Porque tengo que confesar que en Valladolid, espectáculo poco. Mi Pucela era un eterno equipo de Segunda. Gallito de la categoría, pero siempre a un escalón del ascenso. Al final nos quedábamos fuera en la última jornada, por culpa del Sporting, del Betis, del Racing o del Málaga. Los aficionados de equipos grandes nunca han entendido cómo siente el fútbol un aficionado de un equipo mediocre. Es un amor más sincero. En el que todo se perdona, se aceptan los defectos y se asume que son más las tristezas que las alegrías. En mi infancia nunca me interesó la Primera División. Ni el Madrid, ni el Atleti, ni el Barcelona, ni ninguno de los grandes. No sabía cómo iba la clasificación ahí arriba, pero me sabía de memoria la plantilla del Rayo, del Hércules y del Castellón. Sabía que un argentino que se llamaba Valdano jugaba en el Alavés, y había que tener cuidado con él porque aunque parecía un poco descoordinado se hinchaba a meter goles. Y podía recitar de memoria la clasificación de Segunda tras cada jornada, los próximos partidos y el sursum corda. La vida se vivía con intensidad en la segunda planta, lejos del ático.

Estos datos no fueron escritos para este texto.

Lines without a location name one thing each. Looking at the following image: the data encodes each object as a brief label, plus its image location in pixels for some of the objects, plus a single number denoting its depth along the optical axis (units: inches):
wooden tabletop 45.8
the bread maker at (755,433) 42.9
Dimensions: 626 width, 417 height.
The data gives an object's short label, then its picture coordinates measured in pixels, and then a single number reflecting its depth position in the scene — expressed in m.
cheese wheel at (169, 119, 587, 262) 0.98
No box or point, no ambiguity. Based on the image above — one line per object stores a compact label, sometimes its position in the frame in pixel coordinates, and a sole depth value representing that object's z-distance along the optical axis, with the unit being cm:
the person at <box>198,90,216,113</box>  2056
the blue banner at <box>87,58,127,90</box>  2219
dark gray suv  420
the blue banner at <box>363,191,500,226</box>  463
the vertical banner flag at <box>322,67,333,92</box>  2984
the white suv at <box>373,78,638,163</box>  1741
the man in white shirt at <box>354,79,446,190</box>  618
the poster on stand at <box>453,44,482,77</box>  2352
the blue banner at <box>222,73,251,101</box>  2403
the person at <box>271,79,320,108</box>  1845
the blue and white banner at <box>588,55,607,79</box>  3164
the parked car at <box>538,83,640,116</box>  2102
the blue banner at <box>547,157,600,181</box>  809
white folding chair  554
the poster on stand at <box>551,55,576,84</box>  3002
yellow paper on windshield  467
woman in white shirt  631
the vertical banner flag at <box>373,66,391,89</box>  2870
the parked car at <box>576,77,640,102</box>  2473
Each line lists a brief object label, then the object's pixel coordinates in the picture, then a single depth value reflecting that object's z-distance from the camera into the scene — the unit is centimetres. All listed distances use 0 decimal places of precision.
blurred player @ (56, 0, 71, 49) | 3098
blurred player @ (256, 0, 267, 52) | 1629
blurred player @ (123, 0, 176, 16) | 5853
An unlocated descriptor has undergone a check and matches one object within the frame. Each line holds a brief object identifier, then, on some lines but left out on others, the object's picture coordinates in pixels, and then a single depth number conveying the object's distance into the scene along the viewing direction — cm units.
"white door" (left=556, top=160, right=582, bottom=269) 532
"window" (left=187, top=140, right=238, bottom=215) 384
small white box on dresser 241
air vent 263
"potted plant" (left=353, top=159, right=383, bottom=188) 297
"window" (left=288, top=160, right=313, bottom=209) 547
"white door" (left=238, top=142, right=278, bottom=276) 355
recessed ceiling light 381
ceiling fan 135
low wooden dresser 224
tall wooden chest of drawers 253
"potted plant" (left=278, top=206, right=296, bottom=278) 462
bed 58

En mi Pucela había entrenadores como Héctor Núñez. A mí me encantaba cuando todo el estadio gritaba “Heeeeeeeeectooooooooor, Heeeeeeeeectooooooooor”… “Papá, ¿por qué gritamos Héctor?” No me atrevo a reproducir lo que me respondía mi padre. (EDITADO: una de las cosas que decía mi padre, era que se lo gritaban porque era la canción con que le despertaban en casa por la mañana. Yo entonces no entendía la broma, pero no he olvidado el comentario repetido tantas veces).
Otra de las cosas que me gustaba del fútbol era el viejo estadio José Zorrilla. Al final del Paseo de Zorrilla, casi enfrente de la plaza de toros, junto a la Hípica. “¡¡¡Qué bestia!!! ¡Ha mandado el balón a la Hípica!” “¡Y si me apuras, al Pisuerga!”, decían cuando un patadón sacaba la pelota del estadio, algo bastante frecuente. Parecía un campo inglés, con gradas muy pequeñas y columnas molestas, que impedían ver bien el césped, y asientos de hormigón. Los fondos iban creciendo con gradas supletorias, que subían hasta el cielo para mis ojos de niño. Aún no había vallas, así que la chiquillada pagaba entradas de general de los fondos, saltaba al centro del campo para saludar a los jugadores antes del comienzo del partido, y luego se colaba en la tribuna para ver el partido sentada. Las líneas del campo estaban casi pegadas al público y los linieres seguían la acción desde dentro del campo temiendo llevarse un paraguazo del público indignado. Porque otra cosa que descubrí desde muy pequeño fue que todos los árbitros del mundo eran unos hijos de puta, o al menos eso era lo que decían de todos ellos quienes me rodeaban. Algunas veces todo el estadio se ponía de acuerdo y clamaba al unísono: “Hi-joooo de Puuu-ta”. Pero aquellos tipos de negro estaban acostumbrados y ni se inmutaban. Es más, seguían haciendo barrabasadas sin preocuparse mientras eran sus linieres los que se llevaban la peor parte, huyendo aterrorizados de las zonas más agresivas de la banda.
Os confieso que esta historia es parte de la introducción de un artículo en el que iba a hablar de football americano, pero se me ha ido la mano y me he quedado con las ganas de seguir contando como fueron mis primeros años como seguidor del Pucela, así que, si no os importa, seguiré con la historia en futuras entregas, a no ser que os haya aburrido demasiado.